Affinia and Wix argue that under the principles of ejusdem generis and inclusio unius est exclusio alterius, the agreement must be interpreted to provide that Affinia assumed only those routine commercial liabilities incurred "in the ordinary course of business." They then rely on Linens of Europe, Inc. v. Best Manufacturing, Inc., 2004 WL 2071689 (S.D. N.Y. 2004), for its conclusion that such liabilities do not include tortious liability arising out of unlawful activity. Id at *8.

As plaintiffs point out, however, Linens of Europe is inapposite. The agreement in Linens of Europe, defines "assumed liabilities" very narrowly, setting out four categories of "assumed liabilities" and then expressly excluding all other liabilities. The court simply held that the liabilities asserted by the plaintiffs did not fall within the assumed liabilities specifically listed and were thus excluded. Id.
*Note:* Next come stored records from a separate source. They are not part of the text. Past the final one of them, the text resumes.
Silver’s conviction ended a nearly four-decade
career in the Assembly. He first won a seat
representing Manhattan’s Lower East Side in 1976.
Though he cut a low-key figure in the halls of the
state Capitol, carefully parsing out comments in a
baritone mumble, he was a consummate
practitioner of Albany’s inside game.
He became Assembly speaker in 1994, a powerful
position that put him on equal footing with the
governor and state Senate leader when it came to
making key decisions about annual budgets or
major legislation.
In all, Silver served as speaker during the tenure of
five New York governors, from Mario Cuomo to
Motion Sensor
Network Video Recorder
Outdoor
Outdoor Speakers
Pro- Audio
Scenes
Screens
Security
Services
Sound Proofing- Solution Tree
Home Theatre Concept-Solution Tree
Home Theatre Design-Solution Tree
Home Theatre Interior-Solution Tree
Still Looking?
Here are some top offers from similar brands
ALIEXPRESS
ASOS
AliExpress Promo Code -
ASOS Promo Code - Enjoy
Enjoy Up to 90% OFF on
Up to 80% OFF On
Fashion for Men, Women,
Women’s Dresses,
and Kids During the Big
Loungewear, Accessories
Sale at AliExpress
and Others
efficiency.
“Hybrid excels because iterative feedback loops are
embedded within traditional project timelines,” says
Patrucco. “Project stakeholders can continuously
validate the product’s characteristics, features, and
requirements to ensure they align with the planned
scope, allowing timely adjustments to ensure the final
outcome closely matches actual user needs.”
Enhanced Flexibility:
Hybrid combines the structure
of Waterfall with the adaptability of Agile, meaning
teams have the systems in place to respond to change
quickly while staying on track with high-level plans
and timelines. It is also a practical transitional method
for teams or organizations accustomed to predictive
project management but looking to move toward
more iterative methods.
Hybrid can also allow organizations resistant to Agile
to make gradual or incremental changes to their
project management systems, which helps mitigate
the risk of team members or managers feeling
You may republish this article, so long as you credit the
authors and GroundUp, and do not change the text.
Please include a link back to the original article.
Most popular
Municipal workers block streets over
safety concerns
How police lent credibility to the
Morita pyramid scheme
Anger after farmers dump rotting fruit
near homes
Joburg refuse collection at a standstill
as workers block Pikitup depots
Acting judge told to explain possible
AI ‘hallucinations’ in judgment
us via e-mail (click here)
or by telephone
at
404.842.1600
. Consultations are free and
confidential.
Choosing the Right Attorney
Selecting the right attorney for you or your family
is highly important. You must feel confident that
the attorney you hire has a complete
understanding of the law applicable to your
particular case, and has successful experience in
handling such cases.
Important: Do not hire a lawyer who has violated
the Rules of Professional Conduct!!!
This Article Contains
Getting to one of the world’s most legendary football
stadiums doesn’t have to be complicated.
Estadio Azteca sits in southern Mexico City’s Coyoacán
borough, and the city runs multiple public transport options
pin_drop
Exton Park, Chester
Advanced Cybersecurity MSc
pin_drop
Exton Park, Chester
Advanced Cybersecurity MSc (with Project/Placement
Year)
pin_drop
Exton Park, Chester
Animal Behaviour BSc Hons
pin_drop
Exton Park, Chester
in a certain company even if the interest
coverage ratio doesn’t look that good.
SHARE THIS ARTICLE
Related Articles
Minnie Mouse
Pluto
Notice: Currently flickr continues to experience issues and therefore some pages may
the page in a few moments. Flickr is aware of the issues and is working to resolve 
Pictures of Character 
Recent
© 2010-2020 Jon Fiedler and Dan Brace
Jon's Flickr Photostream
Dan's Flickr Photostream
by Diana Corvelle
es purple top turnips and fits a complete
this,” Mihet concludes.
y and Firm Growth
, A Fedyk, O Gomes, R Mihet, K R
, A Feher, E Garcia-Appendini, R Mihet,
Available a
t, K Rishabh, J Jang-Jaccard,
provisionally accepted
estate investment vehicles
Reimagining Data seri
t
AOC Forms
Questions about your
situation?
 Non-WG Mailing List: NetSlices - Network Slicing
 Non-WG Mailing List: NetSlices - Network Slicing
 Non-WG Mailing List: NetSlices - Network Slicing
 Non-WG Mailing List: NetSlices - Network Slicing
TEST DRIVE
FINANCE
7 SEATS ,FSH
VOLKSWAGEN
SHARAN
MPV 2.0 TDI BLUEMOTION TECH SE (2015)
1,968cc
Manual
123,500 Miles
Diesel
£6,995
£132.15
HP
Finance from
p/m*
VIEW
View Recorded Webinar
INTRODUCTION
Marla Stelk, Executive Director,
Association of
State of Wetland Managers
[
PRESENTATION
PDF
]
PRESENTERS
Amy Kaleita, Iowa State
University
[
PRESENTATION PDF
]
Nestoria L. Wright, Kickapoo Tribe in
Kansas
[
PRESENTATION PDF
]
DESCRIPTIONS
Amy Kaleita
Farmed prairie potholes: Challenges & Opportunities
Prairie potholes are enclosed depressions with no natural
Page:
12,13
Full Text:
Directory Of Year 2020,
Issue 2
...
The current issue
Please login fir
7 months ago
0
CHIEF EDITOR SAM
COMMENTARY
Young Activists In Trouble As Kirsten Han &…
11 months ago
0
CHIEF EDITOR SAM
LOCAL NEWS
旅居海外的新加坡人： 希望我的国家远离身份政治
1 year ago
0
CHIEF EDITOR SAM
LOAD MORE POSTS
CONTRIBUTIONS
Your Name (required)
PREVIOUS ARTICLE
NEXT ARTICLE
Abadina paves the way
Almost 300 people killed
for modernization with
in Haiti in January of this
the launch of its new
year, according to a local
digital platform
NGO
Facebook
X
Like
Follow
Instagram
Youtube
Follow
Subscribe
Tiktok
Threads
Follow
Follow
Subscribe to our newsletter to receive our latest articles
In contrast, the instant agreement defines "assumed liabilities" very broadly, to include all liabilities primarily relating to, primarily arising out of or primarily resulting from the Business, unless specifically excluded. Liabilities such as those alleged by the plaintiffs are not specifically excluded anywhere in the contract, and it is beyond dispute that any decision to set product prices, whether legal or illegal, primarily relates to the Business. Accordingly, the court concludes that plaintiffs have properly alleged successor liability, and Affinia's and Wix's motion to dismiss is denied.


For the reasons explained above, defendants Affinia's and Wix's motion to dismiss (Doc. 443) is denied.